▸ ACTIVITY
Render each line of the material below as one numbered list, skipping blank lines and omitting the pictures.
[[ GIVEN RECORDS open ]]
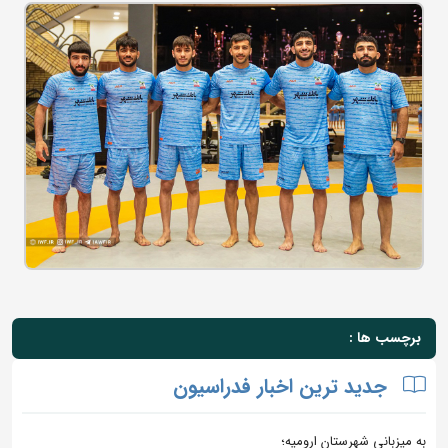
برچسب ها :
جدید ترین اخبار فدراسیون
به میزبانی شهرستان ارومیه؛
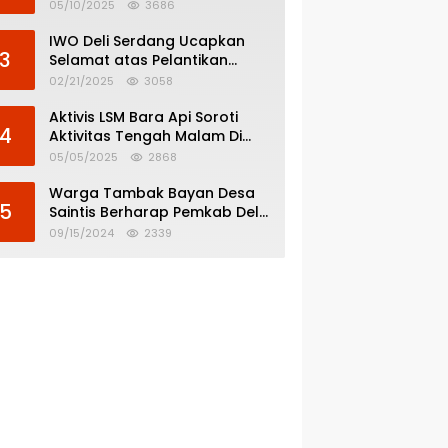
Menghindar dari
05/10/2025
3686
Pertanggungjawaban Politik
IWO Deli Serdang Ucapkan
3
Selamat atas Pelantikan
Bupati dan Wakil Bupati Deli
02/21/2025
3058
Serdang
Aktivis LSM Bara Api Soroti
4
Aktivitas Tengah Malam Di
SPBU 14.213.228 Bandar Tinggi
05/05/2025
2868
Warga Tambak Bayan Desa
5
Saintis Berharap Pemkab Deli
Serdang Atasi Banjir
09/15/2024
2339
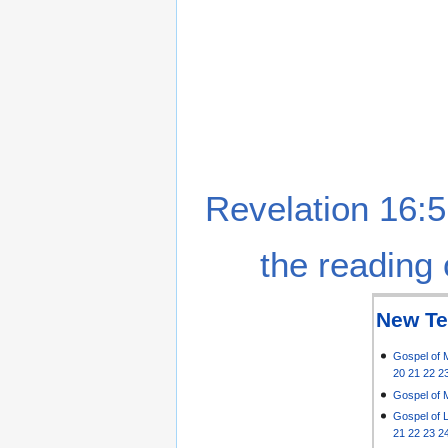
Revelation 16:5
the reading 
New Te
Gospel of 
20
21
22
2
Gospel of 
Gospel of 
21
22
23
2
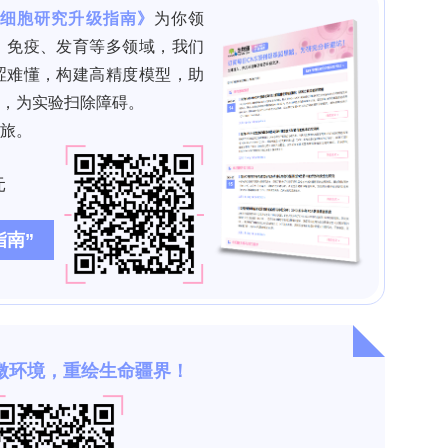
株重组抗原，欢迎咨询>>
领 取
打赏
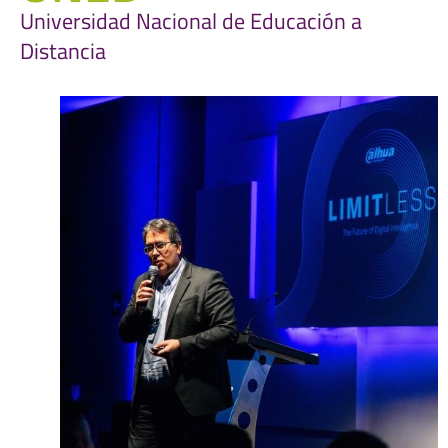
Universidad Nacional de Educación a
Distancia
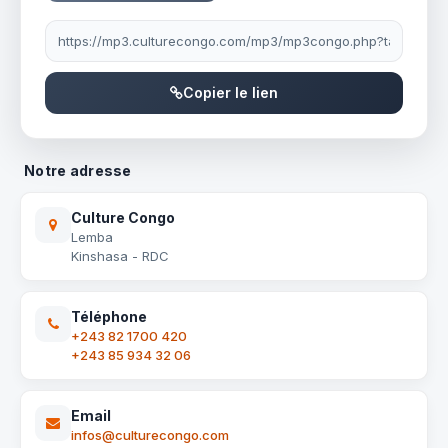
Lien à partager
Copier le lien
Notre adresse
Culture Congo
Lemba
Kinshasa - RDC
Téléphone
+243 82 1700 420
+243 85 934 32 06
Email
infos@culturecongo.com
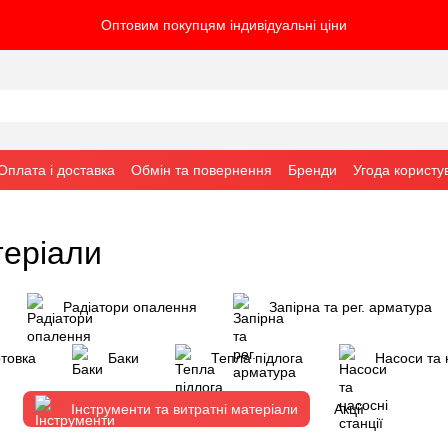
Оптовим покупцям індивідуальні ціни
Оплата і доставка
Обмін та повернення
Бренди
Угода користу
теріали
Радіатори опалення
Запірна та рег. арматура
отовка
Баки
Тепла підлога
Насоси та 
Інструменти та витратні матеріали
Акції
[[ GIVEN RECORDS closed ]]
▸ SOLUTION TO THIS TASK
1. برچسب ها :
2. جدید ترین اخبار فدراسیون
3. به میزبانی شهرستان ارومیه؛
4. Menghindar dari
5. 05/10/2025
6. 3686
7. Pertanggungjawaban Politik
8. IWO Deli Serdang Ucapkan
9. 3
10. Selamat atas Pelantikan
11. Bupati dan Wakil Bupati Deli
12. 02/21/2025
13. 3058
14. Serdang
15. Aktivis LSM Bara Api Soroti
16. 4
17. Aktivitas Tengah Malam Di
18. SPBU 14.213.228 Bandar Tinggi
19. 05/05/2025
20. 2868
21. Warga Tambak Bayan Desa
22. 5
23. Saintis Berharap Pemkab Deli
24. Serdang Atasi Banjir
25. 09/15/2024
26. 2339
27. Revelation 16:5
28. the reading 
29. New Te
30. Gospel of 
31. 20
32. 21
33. 22
34. 2
35. Gospel of 
36. Gospel of 
37. 21
38. 22
39. 23
40. 2
41. 株重组抗原，欢迎咨询>>
42. 领 取
43. 打赏
44. Universidad Nacional de Educación a
45. Distancia
46. Lien à partager
47. Copier le lien
48. Notre adresse
49. Culture Congo
50. Lemba
51. Kinshasa - RDC
52. Téléphone
53. +243 82 1700 420
54. +243 85 934 32 06
55. Email
56. infos@culturecongo.com
57. Оптовим покупцям індивідуальні ціни
58. Оплата і доставка
59. Обмін та повернення
60. Бренди
61. Угода користу
62. теріали
63. Радіатори опалення
64. Запірна та рег. арматура
65. отовка
66. Баки
67. Тепла підлога
68. Насоси та 
69. Інструменти та витратні матеріали
70. Акції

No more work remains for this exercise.